El-Erian “It’s great to see 3.6% unemployment rate, great to see job creation…but one disappointment is we need to see Labor Force Participation (LFP) rate go up.” LFP measures how many workers are in the economy. During COVID many workers left the labor force. “More workers coming in would be a positive.”
“The Household survey down 350k”, showing fewer workers in the labor force. Rieder adds, “It has been pretty weak for last few months. Clearly a transition taking place. It’s no question the economy is slowing…”
Rieder continues, “There is something funky going on. More solid report than I would have thought it would be.”
El-Erian suggests, “This Fed isn’t stopping; the Fed needs to catch up… they are behind the curve.”
Rieder warns, “I am worried that they may break something as rates become restrictive. We see a significantly slowing economy, I do think they will have to slow down in the fall.”
When asked about his level of risk aversion, El-Erian said, “I am pretty risk averse. What would make me have a more constructive view is if inflation proves to be ‘less sticky’.”
Several factors point to inflation staying ‘more sticky’ at higher levels for a long period of time including the war in the Ukraine, higher global temperatures affecting crops and food supplies, corporations buying houses as housing supplies remain constricted. In addition, Rieder points to structural changes in the economy after COVID.
“We are going through a deglobalization that is real and that will increase prices.

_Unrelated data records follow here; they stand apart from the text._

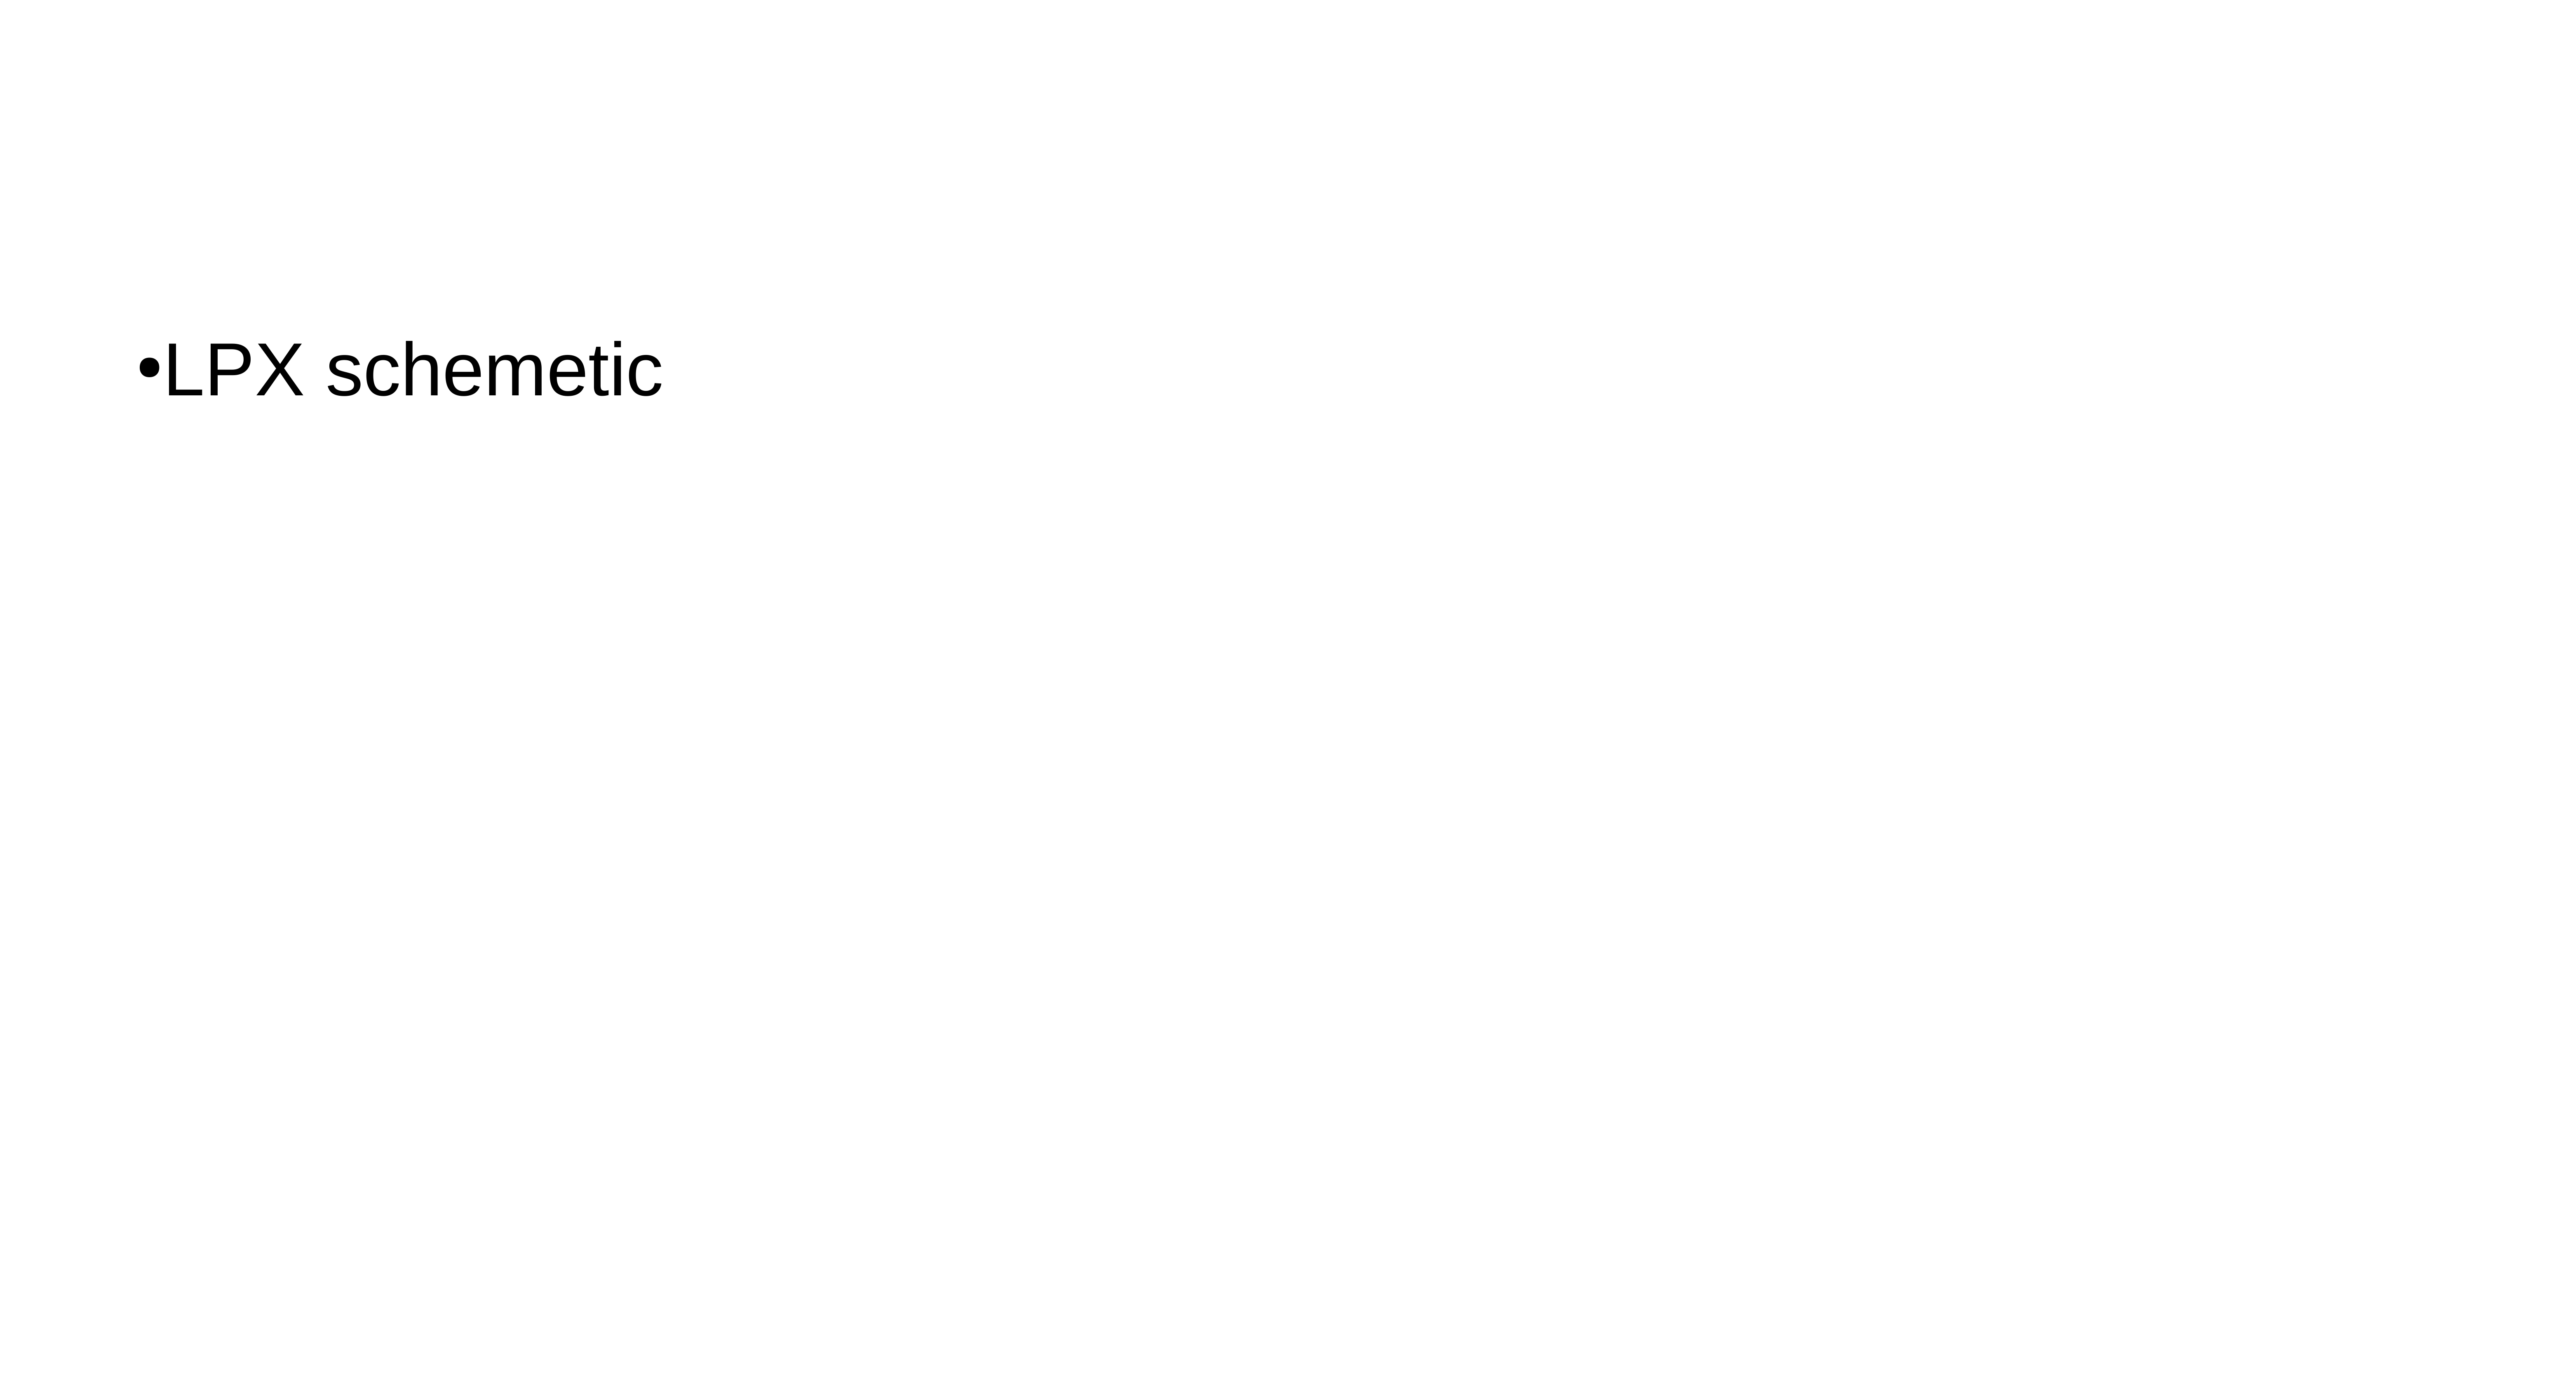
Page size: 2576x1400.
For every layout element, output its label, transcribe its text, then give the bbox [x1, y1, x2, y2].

list LPX schemetic [129, 327, 2447, 1139]
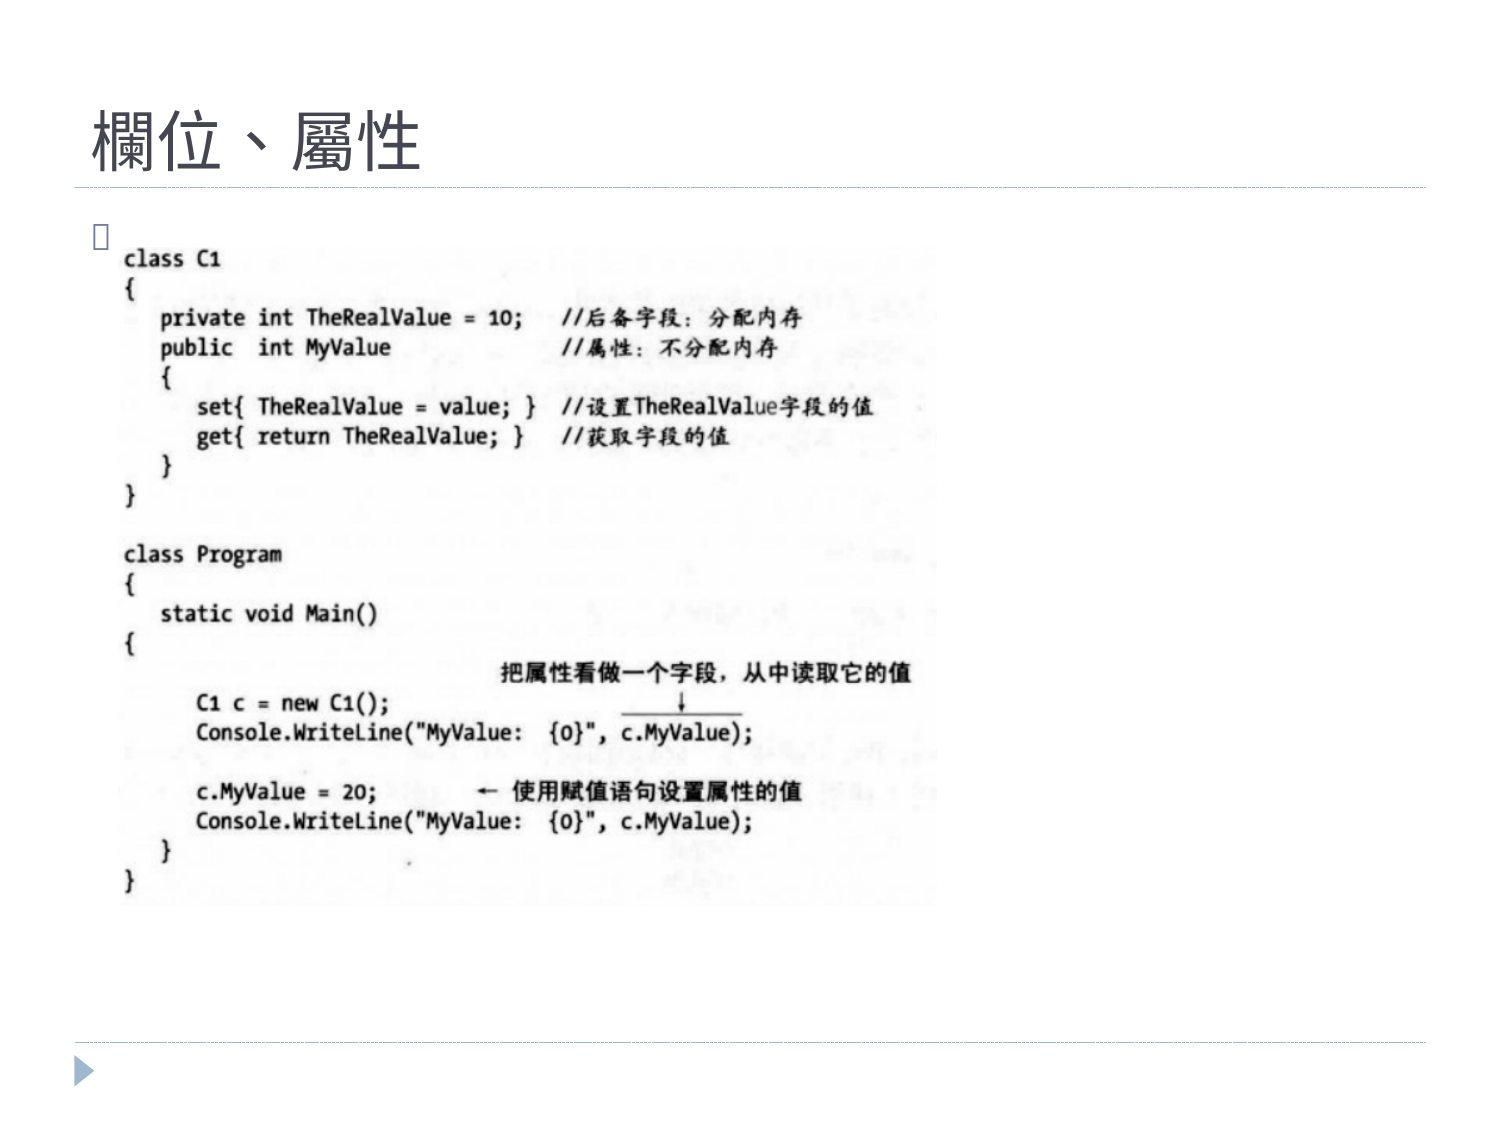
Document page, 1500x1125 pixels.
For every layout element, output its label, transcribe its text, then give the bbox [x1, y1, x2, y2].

picture [118, 247, 937, 906]
list [75, 200, 1425, 1010]
title 欄位、屬性 [75, 24, 1425, 188]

At the margin inflation can come down but when you are bringing your businesses back onshore it will affect financials for companies.”
El-Erian chimes in about the continuing impact of supply chain disruptions from China. “It is going to continue to be a problem if China doesn’t change its zero covid policy and use MRNA vaccines… it is built into the continuing economic disruption.”
Rieder points out that companies will be driven to focus on technology. “Companies in an inflationary world are going to have to invest in technology to improve performance.”
El-Erian warns, “We are gonna have an avalanche of downward revisions in earnings in the next 3 months.”
Though economic weakness has not shown up in the jobs report, elevated levels of inflation will force the Fed to continue raising rates into the Fall of 2022, and possibly beyond. This has implications for the future direction of markets.